‘Avatar 2’ Will Use Underwater Performance Capture
Once again, James Cameron will pioneer new filmmaking technologies in one of his movies. As his sequels to Avatar promise to spend time deep in Pandora’s oceans, Cameron and his crew will now utilize their groundbreaking performance capture technology underwater, according to producer Jon Landau.
“We have kept a team of digital artists on from Avatar in order to test how we can create performance capture underwater,” Landau said during a keynote presentation at the NAB Technology Summit on Cinema, held Sunday. “We could simulate water [in computer graphics], but we can’t simulate the actor’s experience, so we are going to capture performance in a tank.” So stars Sam Worthington and Zoe Saldana may be strapping on pairs of flippers with their motion capture leotards.
Cameron, Landau and their team are seeking to continue pushing the envelope with the Avatar sequels, so shooting in 3D is a must for them. “[Conversion] will never be a comparable choice to native 3D shooting,” said Landau. “As good as conversion can get, it’s two and three quarters 3D and never true 3D.”

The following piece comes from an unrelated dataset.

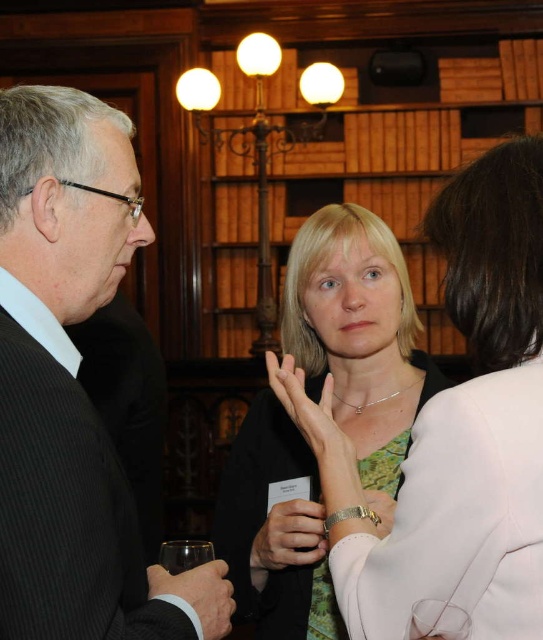
You are organizing a coat rack for guests at this event. You have a coat hanger that can only hold items up to the size of the black smooth suit at lower left. Can the white leather jacket at center be hung on this hanger?

The white leather jacket at center is bigger than the black smooth suit at lower left, so it cannot be hung on the hanger designed for the black smooth suit at lower left due to its larger size.

You are a photographer at this event and want to capture a photo of the white leather jacket at center and the black smooth suit at lower left. Which object should you focus on first if you want to include both in the frame without moving the camera?

The white leather jacket at center is taller than the black smooth suit at lower left, so you should focus on the white leather jacket at center first to ensure its full height fits in the frame while still capturing the black smooth suit at lower left.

They are also contemplating using the high frame rate (HFR) technology that was employed on The Hobbit: An Unexpected Journey. “We want to take advantage of the technology that people are putting out there to make the next two movies more engaging and visually tantalizing, and wrap up the story arc of our two main characters. What Peter Jackson presented, is what Peter Jackson wanted to present,” Landau said. “Audiences went to The Hobbit expecting the same tone as the Lord of the Rings films, but The Hobbit is a different film with a different story and a different tone, and Peter Jackson made absolutely the right creative choice [in shooting 48fps] for him and should be respected for that.”
So Avatar 2 will combine Cameron’s ambitious filmmaking style with his love of the ocean. Since making The Abyss in 1989, Cameron has filmed the underwater documentaries Ghosts of the Abyss and Aliens of the Deep, and personally been down to the wreckage of the real Titanic multiple times. Last year, he took a dive to the Challenger Deep, the deepest known point on the Earth’s ocean floor, and shot some footage, though Landau denied that had anything to do with the Avatar sequels.
Given the impressive ecosystem that was created for the world above water on Pandora, diving into that world’s oceans could be a real visual treat.
If things improve in the story department, it will be that much better.